» **ABOUT THIS EXERCISE**
Go through the lines below and retype each one exactly.

BEGIN SOURCE MATERIAL

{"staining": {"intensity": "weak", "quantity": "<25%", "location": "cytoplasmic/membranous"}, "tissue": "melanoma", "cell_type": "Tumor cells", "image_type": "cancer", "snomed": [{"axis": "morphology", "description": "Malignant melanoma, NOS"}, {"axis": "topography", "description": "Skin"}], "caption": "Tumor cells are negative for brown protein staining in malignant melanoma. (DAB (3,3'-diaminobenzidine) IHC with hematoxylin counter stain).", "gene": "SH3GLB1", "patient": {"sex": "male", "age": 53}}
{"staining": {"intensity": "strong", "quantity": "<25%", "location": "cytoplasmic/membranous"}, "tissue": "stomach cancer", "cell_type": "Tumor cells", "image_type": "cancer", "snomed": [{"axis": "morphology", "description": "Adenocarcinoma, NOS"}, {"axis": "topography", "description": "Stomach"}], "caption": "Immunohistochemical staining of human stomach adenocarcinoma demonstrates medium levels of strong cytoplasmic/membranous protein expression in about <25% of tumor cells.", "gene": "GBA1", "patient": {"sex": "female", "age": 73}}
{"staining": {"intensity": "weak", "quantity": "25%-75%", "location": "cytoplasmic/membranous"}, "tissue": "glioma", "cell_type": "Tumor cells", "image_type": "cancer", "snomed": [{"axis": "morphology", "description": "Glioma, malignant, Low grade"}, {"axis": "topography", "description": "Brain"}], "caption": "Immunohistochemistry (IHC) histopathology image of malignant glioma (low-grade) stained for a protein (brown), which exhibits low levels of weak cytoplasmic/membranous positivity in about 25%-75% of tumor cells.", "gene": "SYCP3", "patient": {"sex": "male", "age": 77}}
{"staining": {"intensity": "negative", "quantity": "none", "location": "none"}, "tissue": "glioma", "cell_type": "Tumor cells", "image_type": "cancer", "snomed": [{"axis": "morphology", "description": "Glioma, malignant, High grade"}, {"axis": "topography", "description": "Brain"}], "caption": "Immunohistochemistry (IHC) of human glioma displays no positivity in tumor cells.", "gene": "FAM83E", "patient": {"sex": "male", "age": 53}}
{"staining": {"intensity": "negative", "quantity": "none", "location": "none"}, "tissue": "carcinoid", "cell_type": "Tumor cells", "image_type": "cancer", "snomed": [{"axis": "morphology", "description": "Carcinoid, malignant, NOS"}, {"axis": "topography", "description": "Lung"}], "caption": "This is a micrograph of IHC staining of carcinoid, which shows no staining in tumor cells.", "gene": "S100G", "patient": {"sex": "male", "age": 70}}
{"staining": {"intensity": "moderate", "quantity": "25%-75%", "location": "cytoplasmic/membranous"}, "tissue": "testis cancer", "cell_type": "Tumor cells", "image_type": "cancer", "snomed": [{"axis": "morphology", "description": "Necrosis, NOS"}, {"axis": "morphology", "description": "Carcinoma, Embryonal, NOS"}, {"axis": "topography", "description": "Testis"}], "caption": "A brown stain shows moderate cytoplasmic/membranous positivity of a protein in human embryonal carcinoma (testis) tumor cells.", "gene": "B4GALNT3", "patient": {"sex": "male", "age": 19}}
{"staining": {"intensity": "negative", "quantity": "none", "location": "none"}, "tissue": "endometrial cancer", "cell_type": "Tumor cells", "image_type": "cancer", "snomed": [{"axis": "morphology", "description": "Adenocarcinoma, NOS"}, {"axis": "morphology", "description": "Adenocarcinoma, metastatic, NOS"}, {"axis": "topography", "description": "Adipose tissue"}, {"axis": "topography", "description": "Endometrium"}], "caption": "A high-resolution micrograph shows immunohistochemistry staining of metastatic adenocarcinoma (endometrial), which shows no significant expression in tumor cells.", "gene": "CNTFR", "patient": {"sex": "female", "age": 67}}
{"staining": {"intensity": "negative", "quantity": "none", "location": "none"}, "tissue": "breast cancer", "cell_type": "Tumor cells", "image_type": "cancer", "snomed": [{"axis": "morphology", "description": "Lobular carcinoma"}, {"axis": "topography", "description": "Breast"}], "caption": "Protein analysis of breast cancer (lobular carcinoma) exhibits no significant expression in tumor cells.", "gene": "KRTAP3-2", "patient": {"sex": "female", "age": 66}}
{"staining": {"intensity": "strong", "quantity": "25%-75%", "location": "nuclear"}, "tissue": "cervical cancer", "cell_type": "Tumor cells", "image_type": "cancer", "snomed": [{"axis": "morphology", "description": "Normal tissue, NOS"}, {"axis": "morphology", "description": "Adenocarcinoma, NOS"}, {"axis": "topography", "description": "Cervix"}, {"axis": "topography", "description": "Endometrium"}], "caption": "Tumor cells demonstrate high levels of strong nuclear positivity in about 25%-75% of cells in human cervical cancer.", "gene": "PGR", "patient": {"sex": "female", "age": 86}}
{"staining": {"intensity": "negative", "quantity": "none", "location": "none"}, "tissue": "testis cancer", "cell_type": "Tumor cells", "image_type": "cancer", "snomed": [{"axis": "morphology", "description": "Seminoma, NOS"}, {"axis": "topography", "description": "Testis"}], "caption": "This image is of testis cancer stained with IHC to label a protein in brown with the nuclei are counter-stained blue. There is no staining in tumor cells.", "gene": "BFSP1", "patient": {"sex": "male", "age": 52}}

END SOURCE MATERIAL

» **RESPONSE TO THIS TASK**
{"staining": {"intensity": "weak", "quantity": "<25%", "location": "cytoplasmic/membranous"}, "tissue": "melanoma", "cell_type": "Tumor cells", "image_type": "cancer", "snomed": [{"axis": "morphology", "description": "Malignant melanoma, NOS"}, {"axis": "topography", "description": "Skin"}], "caption": "Tumor cells are negative for brown protein staining in malignant melanoma. (DAB (3,3'-diaminobenzidine) IHC with hematoxylin counter stain).", "gene": "SH3GLB1", "patient": {"sex": "male", "age": 53}}
{"staining": {"intensity": "strong", "quantity": "<25%", "location": "cytoplasmic/membranous"}, "tissue": "stomach cancer", "cell_type": "Tumor cells", "image_type": "cancer", "snomed": [{"axis": "morphology", "description": "Adenocarcinoma, NOS"}, {"axis": "topography", "description": "Stomach"}], "caption": "Immunohistochemical staining of human stomach adenocarcinoma demonstrates medium levels of strong cytoplasmic/membranous protein expression in about <25% of tumor cells.", "gene": "GBA1", "patient": {"sex": "female", "age": 73}}
{"staining": {"intensity": "weak", "quantity": "25%-75%", "location": "cytoplasmic/membranous"}, "tissue": "glioma", "cell_type": "Tumor cells", "image_type": "cancer", "snomed": [{"axis": "morphology", "description": "Glioma, malignant, Low grade"}, {"axis": "topography", "description": "Brain"}], "caption": "Immunohistochemistry (IHC) histopathology image of malignant glioma (low-grade) stained for a protein (brown), which exhibits low levels of weak cytoplasmic/membranous positivity in about 25%-75% of tumor cells.", "gene": "SYCP3", "patient": {"sex": "male", "age": 77}}
{"staining": {"intensity": "negative", "quantity": "none", "location": "none"}, "tissue": "glioma", "cell_type": "Tumor cells", "image_type": "cancer", "snomed": [{"axis": "morphology", "description": "Glioma, malignant, High grade"}, {"axis": "topography", "description": "Brain"}], "caption": "Immunohistochemistry (IHC) of human glioma displays no positivity in tumor cells.", "gene": "FAM83E", "patient": {"sex": "male", "age": 53}}
{"staining": {"intensity": "negative", "quantity": "none", "location": "none"}, "tissue": "carcinoid", "cell_type": "Tumor cells", "image_type": "cancer", "snomed": [{"axis": "morphology", "description": "Carcinoid, malignant, NOS"}, {"axis": "topography", "description": "Lung"}], "caption": "This is a micrograph of IHC staining of carcinoid, which shows no staining in tumor cells.", "gene": "S100G", "patient": {"sex": "male", "age": 70}}
{"staining": {"intensity": "moderate", "quantity": "25%-75%", "location": "cytoplasmic/membranous"}, "tissue": "testis cancer", "cell_type": "Tumor cells", "image_type": "cancer", "snomed": [{"axis": "morphology", "description": "Necrosis, NOS"}, {"axis": "morphology", "description": "Carcinoma, Embryonal, NOS"}, {"axis": "topography", "description": "Testis"}], "caption": "A brown stain shows moderate cytoplasmic/membranous positivity of a protein in human embryonal carcinoma (testis) tumor cells.", "gene": "B4GALNT3", "patient": {"sex": "male", "age": 19}}
{"staining": {"intensity": "negative", "quantity": "none", "location": "none"}, "tissue": "endometrial cancer", "cell_type": "Tumor cells", "image_type": "cancer", "snomed": [{"axis": "morphology", "description": "Adenocarcinoma, NOS"}, {"axis": "morphology", "description": "Adenocarcinoma, metastatic, NOS"}, {"axis": "topography", "description": "Adipose tissue"}, {"axis": "topography", "description": "Endometrium"}], "caption": "A high-resolution micrograph shows immunohistochemistry staining of metastatic adenocarcinoma (endometrial), which shows no significant expression in tumor cells.", "gene": "CNTFR", "patient": {"sex": "female", "age": 67}}
{"staining": {"intensity": "negative", "quantity": "none", "location": "none"}, "tissue": "breast cancer", "cell_type": "Tumor cells", "image_type": "cancer", "snomed": [{"axis": "morphology", "description": "Lobular carcinoma"}, {"axis": "topography", "description": "Breast"}], "caption": "Protein analysis of breast cancer (lobular carcinoma) exhibits no significant expression in tumor cells.", "gene": "KRTAP3-2", "patient": {"sex": "female", "age": 66}}
{"staining": {"intensity": "strong", "quantity": "25%-75%", "location": "nuclear"}, "tissue": "cervical cancer", "cell_type": "Tumor cells", "image_type": "cancer", "snomed": [{"axis": "morphology", "description": "Normal tissue, NOS"}, {"axis": "morphology", "description": "Adenocarcinoma, NOS"}, {"axis": "topography", "description": "Cervix"}, {"axis": "topography", "description": "Endometrium"}], "caption": "Tumor cells demonstrate high levels of strong nuclear positivity in about 25%-75% of cells in human cervical cancer.", "gene": "PGR", "patient": {"sex": "female", "age": 86}}
{"staining": {"intensity": "negative", "quantity": "none", "location": "none"}, "tissue": "testis cancer", "cell_type": "Tumor cells", "image_type": "cancer", "snomed": [{"axis": "morphology", "description": "Seminoma, NOS"}, {"axis": "topography", "description": "Testis"}], "caption": "This image is of testis cancer stained with IHC to label a protein in brown with the nuclei are counter-stained blue. There is no staining in tumor cells.", "gene": "BFSP1", "patient": {"sex": "male", "age": 52}}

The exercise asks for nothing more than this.